The company is now dedicated to business integration, but is still looking for further merger and acquisition opportunities in Chengdu, Chongqing, Yunnan and Guizhou, where it already has bases. At present, Lafarge’s strategy is to focus in these cities and provinces.
"We want to have strong local locations in the southwest," said Lafont.
Cryille Ragoucy, chief executive officer of Lafarge’s cement business in China, believes China’s western development strategy offers the company opportunities to grow.
"There are many new infrastructure construction projects in the country’s southwest and we are pleased to take part in them," said Ragoucy.
However, focusing on Southwest China does not mean it will not look elsewhere. "We may, when we think it is the time, look at other regions, but will do that one by one," Lafont said.
The company aims to have an annual growth of more than 8 per cent for its cement business in China in the next few years.

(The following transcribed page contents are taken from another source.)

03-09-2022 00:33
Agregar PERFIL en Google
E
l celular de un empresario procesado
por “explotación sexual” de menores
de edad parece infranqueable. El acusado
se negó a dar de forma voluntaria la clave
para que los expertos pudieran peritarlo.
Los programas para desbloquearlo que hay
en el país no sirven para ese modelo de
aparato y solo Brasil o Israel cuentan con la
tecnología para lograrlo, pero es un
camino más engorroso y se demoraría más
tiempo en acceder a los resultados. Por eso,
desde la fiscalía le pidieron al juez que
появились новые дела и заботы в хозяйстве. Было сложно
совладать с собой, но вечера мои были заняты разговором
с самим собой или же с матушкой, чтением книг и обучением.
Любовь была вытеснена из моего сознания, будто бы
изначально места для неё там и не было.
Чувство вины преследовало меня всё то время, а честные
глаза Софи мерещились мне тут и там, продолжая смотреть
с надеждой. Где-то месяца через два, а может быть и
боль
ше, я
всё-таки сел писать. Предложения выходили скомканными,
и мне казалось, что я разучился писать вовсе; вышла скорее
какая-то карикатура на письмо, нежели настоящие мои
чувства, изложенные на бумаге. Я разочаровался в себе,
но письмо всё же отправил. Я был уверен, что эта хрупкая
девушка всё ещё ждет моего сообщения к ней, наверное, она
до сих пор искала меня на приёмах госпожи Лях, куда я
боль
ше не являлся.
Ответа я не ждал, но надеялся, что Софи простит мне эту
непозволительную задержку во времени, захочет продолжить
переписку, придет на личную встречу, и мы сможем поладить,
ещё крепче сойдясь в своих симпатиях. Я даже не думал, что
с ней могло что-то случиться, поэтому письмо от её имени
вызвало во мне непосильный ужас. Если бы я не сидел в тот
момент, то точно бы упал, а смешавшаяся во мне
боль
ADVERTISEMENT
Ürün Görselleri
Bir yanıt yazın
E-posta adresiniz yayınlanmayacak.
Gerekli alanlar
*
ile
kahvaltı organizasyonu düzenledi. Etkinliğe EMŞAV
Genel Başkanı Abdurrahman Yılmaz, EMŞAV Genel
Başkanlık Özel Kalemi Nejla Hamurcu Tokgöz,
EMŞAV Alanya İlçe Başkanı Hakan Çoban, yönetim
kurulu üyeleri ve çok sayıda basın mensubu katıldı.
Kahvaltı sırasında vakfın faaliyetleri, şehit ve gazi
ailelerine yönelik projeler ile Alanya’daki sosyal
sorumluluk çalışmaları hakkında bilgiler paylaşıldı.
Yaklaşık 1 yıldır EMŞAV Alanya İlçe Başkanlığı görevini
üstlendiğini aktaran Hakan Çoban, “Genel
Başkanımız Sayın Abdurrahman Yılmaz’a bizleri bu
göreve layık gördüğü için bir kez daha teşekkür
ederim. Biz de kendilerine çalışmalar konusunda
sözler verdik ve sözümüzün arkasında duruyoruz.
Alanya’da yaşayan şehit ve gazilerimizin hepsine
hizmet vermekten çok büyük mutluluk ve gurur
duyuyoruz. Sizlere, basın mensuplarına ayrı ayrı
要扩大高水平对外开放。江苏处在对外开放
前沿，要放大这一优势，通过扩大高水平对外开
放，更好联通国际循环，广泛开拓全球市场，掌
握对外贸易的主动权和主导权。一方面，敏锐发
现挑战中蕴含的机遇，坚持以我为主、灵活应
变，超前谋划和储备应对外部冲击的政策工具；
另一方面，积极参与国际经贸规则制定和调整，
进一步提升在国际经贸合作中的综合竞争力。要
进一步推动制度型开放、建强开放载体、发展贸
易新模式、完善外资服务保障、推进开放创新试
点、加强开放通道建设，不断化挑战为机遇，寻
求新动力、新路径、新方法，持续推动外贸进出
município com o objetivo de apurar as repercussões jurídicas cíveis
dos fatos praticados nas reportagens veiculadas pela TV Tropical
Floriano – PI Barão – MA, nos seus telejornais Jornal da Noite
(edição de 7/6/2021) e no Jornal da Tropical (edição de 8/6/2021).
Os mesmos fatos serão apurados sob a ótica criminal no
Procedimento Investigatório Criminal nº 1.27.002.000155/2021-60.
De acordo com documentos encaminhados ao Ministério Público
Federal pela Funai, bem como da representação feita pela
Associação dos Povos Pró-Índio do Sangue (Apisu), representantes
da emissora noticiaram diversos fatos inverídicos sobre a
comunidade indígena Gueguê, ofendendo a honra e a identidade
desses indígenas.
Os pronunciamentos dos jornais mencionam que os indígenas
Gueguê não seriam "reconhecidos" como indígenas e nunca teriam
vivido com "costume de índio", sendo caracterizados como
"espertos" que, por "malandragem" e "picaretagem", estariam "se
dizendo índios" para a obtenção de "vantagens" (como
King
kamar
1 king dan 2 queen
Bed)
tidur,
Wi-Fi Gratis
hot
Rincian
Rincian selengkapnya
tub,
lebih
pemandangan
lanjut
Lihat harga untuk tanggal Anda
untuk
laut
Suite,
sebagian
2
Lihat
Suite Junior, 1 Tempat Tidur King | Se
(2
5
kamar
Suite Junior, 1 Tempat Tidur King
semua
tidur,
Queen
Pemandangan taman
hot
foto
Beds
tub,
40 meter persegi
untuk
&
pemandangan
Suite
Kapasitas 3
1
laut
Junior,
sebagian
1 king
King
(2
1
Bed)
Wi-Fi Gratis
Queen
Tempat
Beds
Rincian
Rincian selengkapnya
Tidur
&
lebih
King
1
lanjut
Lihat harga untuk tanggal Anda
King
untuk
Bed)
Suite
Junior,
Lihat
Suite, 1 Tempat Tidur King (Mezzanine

According to Lafont, China is already one of the largest markets for the company’s cement business and the country is helping its business in the rest of the group. The company has co-operated with Chinese equipment suppliers in building facilities outside China.
It has signed contracts worth 2 billion yuan (US$253 million) to purchase Chinese equipment in January.
"We are just ready for another 4 billion yuan (US$506 million) of orders," said Lafont.